= Assigned task =
Beginning with the line containing "[173,541,208,559] 3.4 ->" and ending with the last line of the entries below, copy each line exactly and nothing else.

= Records =

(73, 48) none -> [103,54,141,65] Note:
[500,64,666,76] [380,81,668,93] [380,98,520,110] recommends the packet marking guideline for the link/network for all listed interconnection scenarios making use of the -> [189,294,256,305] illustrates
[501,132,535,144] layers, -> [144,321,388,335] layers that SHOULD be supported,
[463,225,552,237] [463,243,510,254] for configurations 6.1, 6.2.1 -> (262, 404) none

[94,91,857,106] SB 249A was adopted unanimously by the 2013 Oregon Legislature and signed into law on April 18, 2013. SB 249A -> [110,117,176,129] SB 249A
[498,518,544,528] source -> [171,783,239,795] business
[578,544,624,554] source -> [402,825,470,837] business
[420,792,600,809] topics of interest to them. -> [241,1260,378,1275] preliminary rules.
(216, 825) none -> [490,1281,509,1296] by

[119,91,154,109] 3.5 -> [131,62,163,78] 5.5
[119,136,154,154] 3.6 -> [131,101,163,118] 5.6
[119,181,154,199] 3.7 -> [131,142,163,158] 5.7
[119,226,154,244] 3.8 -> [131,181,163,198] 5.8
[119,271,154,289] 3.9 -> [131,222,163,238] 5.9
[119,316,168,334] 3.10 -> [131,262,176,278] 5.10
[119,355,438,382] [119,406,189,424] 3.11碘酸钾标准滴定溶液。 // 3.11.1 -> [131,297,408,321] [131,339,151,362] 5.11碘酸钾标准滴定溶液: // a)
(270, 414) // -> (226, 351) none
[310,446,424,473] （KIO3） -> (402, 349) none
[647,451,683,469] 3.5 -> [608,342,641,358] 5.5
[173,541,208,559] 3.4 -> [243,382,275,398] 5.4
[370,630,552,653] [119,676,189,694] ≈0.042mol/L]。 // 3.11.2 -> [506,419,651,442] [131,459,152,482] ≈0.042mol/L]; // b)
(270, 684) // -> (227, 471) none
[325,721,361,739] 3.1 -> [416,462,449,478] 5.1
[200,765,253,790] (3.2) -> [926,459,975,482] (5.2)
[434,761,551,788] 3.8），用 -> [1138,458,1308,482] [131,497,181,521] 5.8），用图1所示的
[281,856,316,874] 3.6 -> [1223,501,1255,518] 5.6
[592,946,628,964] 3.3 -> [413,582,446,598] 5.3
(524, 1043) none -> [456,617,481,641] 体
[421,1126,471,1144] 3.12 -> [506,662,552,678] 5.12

= Output of the exercise =
[173,541,208,559] 3.4 -> [243,382,275,398] 5.4
[370,630,552,653] [119,676,189,694] ≈0.042mol/L]。 // 3.11.2 -> [506,419,651,442] [131,459,152,482] ≈0.042mol/L]; // b)
(270, 684) // -> (227, 471) none
[325,721,361,739] 3.1 -> [416,462,449,478] 5.1
[200,765,253,790] (3.2) -> [926,459,975,482] (5.2)
[434,761,551,788] 3.8），用 -> [1138,458,1308,482] [131,497,181,521] 5.8），用图1所示的
[281,856,316,874] 3.6 -> [1223,501,1255,518] 5.6
[592,946,628,964] 3.3 -> [413,582,446,598] 5.3
(524, 1043) none -> [456,617,481,641] 体
[421,1126,471,1144] 3.12 -> [506,662,552,678] 5.12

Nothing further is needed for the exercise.